Please recast the entries below as a JSON list of strings with one string per line. Skip blank lines and leave the pictures out.
========================================
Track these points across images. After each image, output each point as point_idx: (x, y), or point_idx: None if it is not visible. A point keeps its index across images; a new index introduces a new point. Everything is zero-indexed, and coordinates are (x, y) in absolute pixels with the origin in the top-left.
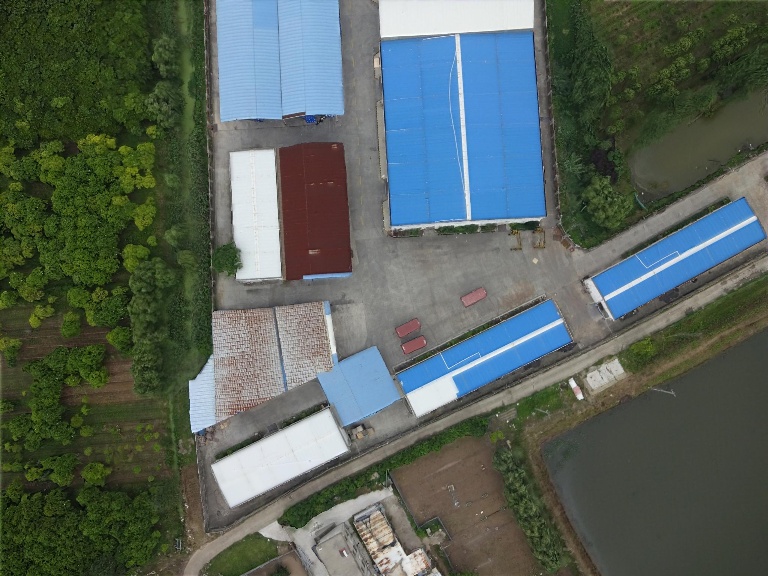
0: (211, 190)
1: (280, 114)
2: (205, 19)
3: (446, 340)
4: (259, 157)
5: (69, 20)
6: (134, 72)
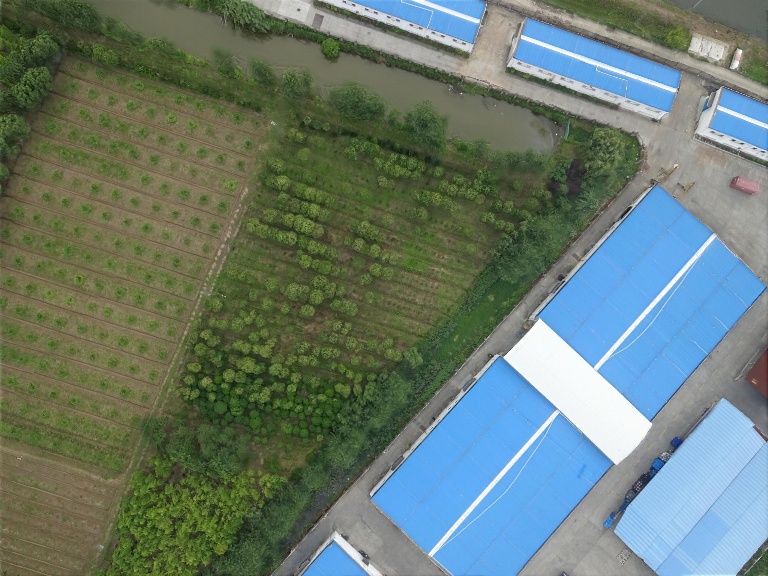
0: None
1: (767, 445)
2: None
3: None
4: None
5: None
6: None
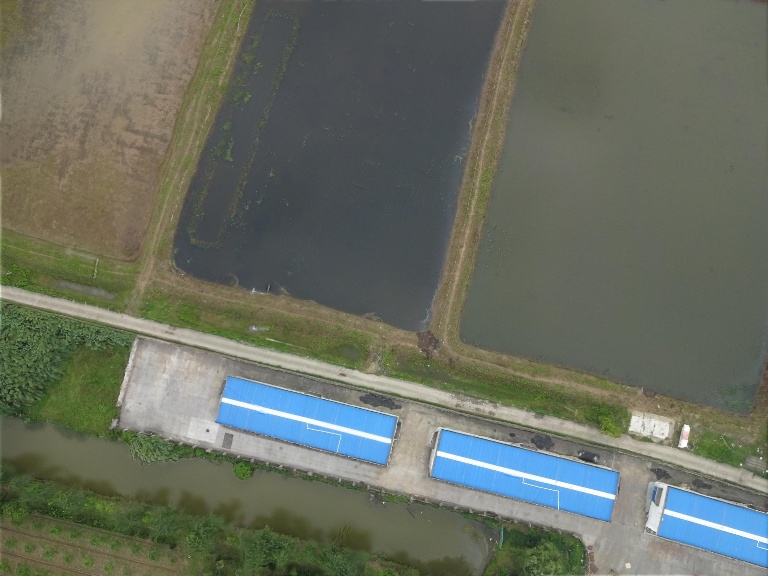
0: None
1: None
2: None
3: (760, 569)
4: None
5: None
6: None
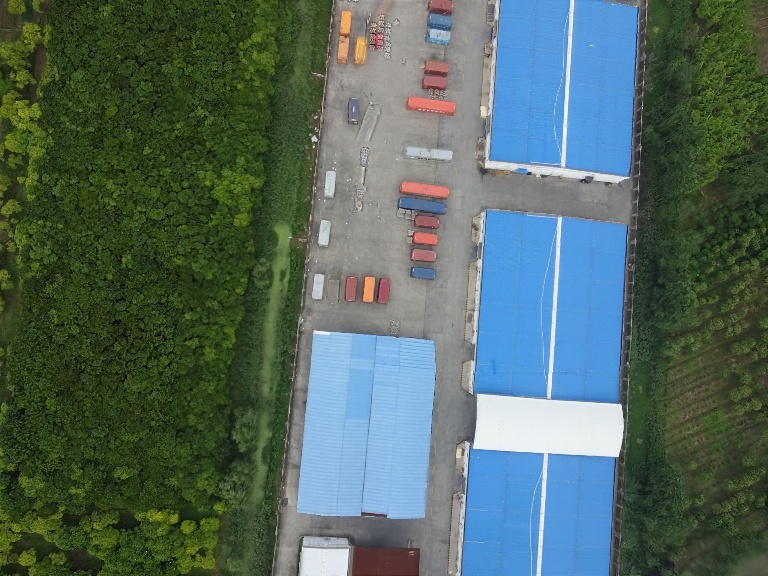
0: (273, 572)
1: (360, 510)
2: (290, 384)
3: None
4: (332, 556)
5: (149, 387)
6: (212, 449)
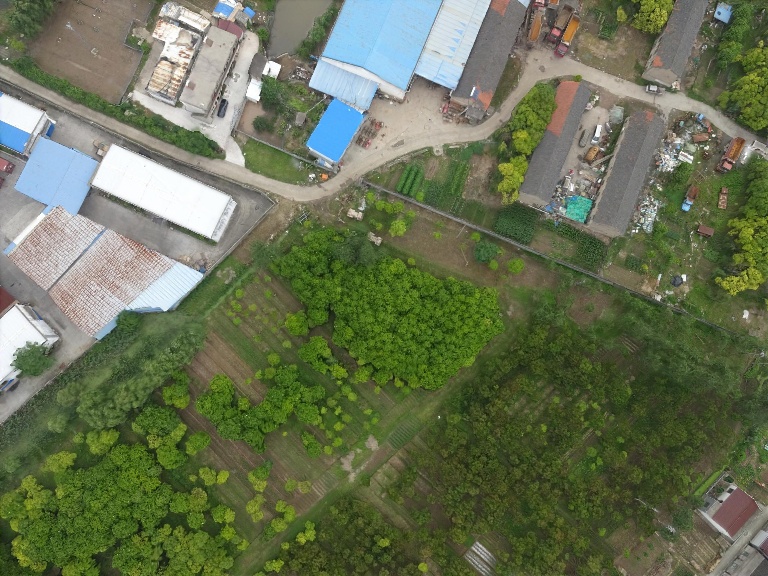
========================================
EXERCISE ANSWER:
[
  "Track these points across images. After each image, output each point as point_idx: (x, y), or point_idx: None if it is not visible. A point keeps its index across images; a new index introduces a new point. Everything is zero-indexed, and coordinates are (x, y) in absolute pixels with the origin in the top-left.",
  "0: (211, 190)",
  "1: (280, 114)",
  "2: (205, 19)",
  "3: (446, 340)",
  "4: (259, 157)",
  "5: (69, 20)",
  "6: (134, 72)",
  "0: None",
  "1: (767, 445)",
  "2: None",
  "3: None",
  "4: None",
  "5: None",
  "6: None",
  "0: None",
  "1: None",
  "2: None",
  "3: (760, 569)",
  "4: None",
  "5: None",
  "6: None",
  "0: (273, 572)",
  "1: (360, 510)",
  "2: (290, 384)",
  "3: None",
  "4: (332, 556)",
  "5: (149, 387)",
  "6: (212, 449)"
]